Courtesy Sergio Santamaria
Sergio Santamaria (in tie at center) with his family at his May 2011 graduation from an elite private school in La Jolla, Calif. This story is part of the cover story project on immigration amnesty in the April 8 issue of The Christian Science MonitorWeekly magazine.

At 18, Sergio Santamaría was in a place most American high school seniors dream of. Thanks to a financial need-based scholarship, he'd gotten an excellent education from an elite prep school, The Bishop's School in La Jolla, Calif. He'd been on the honor roll, served as a student ambassador tour guide, and had also been accepted to two well-ranked colleges: The George Washington University, in Washington, D.C., and Fordham University, in New York City.

But Mr. Santamaría had been brought into the United States from Mexico as a baby. He'd been undocumented his entire life, and the vulnerability of an uncertain future weighed heavily on him.

Late in the evening on his graduation day, May 31, 2011, he took an irreversible step. He self-deported.

Santamaría's experience speaks to some of the various moral and legal issues Congress is now grappling with as it considers a possible legalization for 11 million undocumented immigrants.

"I always knew it was going to happen, eventually," he says of his choice to leave the US. "That realization came early during senior year. I submitted applications to colleges and to different financial aid funds, with the knowledge that I would be going to Tijuana after the year was done."

He didn't want to invest himself in an adult life that could be threatened, at any moment, by deportation.

His family initially questioned his decision. His mother, a green-card holder, had already moved back to Tijuana during Santamaría's junior year, because of the lower cost of living there.

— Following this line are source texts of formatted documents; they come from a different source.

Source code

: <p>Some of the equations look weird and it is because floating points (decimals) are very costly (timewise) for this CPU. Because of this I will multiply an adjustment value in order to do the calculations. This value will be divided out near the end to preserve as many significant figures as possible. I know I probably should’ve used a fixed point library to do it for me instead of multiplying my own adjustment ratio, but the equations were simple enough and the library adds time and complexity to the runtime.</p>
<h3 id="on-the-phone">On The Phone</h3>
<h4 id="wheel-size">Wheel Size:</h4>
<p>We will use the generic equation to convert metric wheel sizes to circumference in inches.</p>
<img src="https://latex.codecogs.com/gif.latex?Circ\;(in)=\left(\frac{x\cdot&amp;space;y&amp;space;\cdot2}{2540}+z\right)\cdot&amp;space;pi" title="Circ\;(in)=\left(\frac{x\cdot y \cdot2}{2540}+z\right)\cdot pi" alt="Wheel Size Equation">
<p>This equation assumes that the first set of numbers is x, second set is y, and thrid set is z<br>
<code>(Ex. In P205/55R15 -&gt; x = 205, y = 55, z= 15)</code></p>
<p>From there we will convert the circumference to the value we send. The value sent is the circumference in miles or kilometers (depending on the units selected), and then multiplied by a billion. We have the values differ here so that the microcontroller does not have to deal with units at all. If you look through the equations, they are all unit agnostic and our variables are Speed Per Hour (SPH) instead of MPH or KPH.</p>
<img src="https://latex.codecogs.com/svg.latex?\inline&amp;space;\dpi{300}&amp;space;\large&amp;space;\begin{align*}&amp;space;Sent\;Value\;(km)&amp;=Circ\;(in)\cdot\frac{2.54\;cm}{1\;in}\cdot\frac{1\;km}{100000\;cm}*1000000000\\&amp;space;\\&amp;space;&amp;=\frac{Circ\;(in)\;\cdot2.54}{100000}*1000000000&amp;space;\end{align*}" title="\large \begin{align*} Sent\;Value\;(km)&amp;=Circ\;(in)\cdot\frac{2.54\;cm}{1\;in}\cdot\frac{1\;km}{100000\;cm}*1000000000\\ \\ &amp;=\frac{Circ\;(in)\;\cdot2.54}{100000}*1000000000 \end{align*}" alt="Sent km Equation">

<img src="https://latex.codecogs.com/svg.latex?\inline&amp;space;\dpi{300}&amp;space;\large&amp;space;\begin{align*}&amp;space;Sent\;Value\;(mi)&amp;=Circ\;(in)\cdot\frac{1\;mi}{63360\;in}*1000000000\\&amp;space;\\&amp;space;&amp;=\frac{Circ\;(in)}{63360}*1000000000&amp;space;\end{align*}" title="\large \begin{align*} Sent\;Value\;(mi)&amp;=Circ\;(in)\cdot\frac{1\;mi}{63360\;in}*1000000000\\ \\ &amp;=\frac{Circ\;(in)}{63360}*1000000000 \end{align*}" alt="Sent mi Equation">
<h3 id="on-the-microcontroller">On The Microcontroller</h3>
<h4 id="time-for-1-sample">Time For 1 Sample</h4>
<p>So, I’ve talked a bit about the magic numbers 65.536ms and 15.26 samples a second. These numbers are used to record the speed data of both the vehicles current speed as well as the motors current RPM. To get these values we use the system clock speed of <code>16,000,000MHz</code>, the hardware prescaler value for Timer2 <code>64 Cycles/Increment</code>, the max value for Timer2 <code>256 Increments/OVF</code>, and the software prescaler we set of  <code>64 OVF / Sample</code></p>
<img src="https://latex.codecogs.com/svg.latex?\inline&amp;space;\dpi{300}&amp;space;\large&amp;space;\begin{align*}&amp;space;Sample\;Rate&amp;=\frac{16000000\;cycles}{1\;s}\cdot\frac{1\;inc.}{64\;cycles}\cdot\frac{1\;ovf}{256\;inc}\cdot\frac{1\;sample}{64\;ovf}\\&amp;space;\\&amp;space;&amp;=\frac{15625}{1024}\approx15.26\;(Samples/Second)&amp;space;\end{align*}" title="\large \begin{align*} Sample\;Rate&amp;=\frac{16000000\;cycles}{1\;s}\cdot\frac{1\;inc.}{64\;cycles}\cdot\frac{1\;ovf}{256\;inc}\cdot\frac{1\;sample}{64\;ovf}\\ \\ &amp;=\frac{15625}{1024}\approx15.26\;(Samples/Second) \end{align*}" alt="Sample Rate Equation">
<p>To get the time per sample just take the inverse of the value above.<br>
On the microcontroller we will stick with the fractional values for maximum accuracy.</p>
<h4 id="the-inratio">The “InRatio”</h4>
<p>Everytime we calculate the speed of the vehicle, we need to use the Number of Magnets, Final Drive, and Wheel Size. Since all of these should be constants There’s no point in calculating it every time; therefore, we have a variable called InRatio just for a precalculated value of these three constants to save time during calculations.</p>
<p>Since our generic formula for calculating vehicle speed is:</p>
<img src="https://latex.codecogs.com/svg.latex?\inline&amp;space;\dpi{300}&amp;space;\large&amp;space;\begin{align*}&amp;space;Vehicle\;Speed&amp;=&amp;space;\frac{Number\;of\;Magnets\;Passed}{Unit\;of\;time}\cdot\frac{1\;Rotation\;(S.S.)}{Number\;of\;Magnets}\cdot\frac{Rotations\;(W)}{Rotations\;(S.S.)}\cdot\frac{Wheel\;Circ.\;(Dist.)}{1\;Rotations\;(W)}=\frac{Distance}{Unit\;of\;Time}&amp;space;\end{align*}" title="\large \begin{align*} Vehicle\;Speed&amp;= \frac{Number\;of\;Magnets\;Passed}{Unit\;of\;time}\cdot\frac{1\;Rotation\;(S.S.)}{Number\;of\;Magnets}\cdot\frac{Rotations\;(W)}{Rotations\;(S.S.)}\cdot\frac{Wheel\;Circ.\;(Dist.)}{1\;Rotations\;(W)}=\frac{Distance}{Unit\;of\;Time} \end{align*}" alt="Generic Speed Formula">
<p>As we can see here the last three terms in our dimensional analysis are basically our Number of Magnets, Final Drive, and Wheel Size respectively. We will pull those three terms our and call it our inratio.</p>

Santamaría's two younger sisters also lived in Mexico. Being apart from them was hard, as was living with his grandmother.

"My high school always seemed to be the only place where I really belonged," he says. "Ambition drove people there and drove me as well. I wanted to be someone…. However, I thought to myself, 'I can stay [in the US] and be someone…. But I will not be able to drive, to go to college without amassing huge debt, and to do a litany of things that might seem insignificant to others but meant the world to me.' "

Santamaría's former college counselor, Emmi Harward, helped him defer acceptance to Fordham. The gap year came and went quickly. Today he's working in a Tijuana call center, helping frustrated Americans deal with cellphone issues.

His mother worries he'll regret moving back to Mexico.

Yet he doesn't think so – despite the fact that in June 2012, President Obama signed the Deferred Action for Childhood Arrivals (DACA) memorandum into law. It offers legal status to those who have been brought illegally to the US as children, like Santamaría. He would have qualified, meaning he could have become a naturalized US citizen if he'd remained in San Diego.

And now Congress is considering an amnesty that would offer legalization to more than 11 million undocumented immigrants.

Santamaría says he was trying to do the right thing by following the rules.

"I've always said that there is a proper way to do things for a reason," he says. "I am the most indecisive person you will meet, yet this decision was one of the least difficult."

He does admit, however, that "I now have a real sense as to why there is so much opposition to legalization.

"Let's say I start the process tomorrow through a family member to gain documentation, and then tomorrow Congress passes an IRCA 2.0 that legalizes people in the US and would have legalized me," he posits, referring to the federal Immigration Reform and Control Act of 1986 that offered amnesty to 3 million illegal immigrants living in the US.

"Yes, it would feel like a slight. After all, I did the 'right' thing…. And yet now, I am the 'fool' who decided to leave and follow the correct procedural avenues instead of staying undocumented, living in the shadows."

But, he says, "I was not going to stay and wait around for legislators to pass a bill. I followed US politics too much to wait for that."

Eventually, the 19-year-old believes, he'll return to the US – but with authorization. In the meantime, Santamaría dreams of becoming a journalist, and is steadfastly hunting for internship opportunities here in this Mexican border city.

But in doing so, he faces yet another hurdle: He's not fluent in Spanish.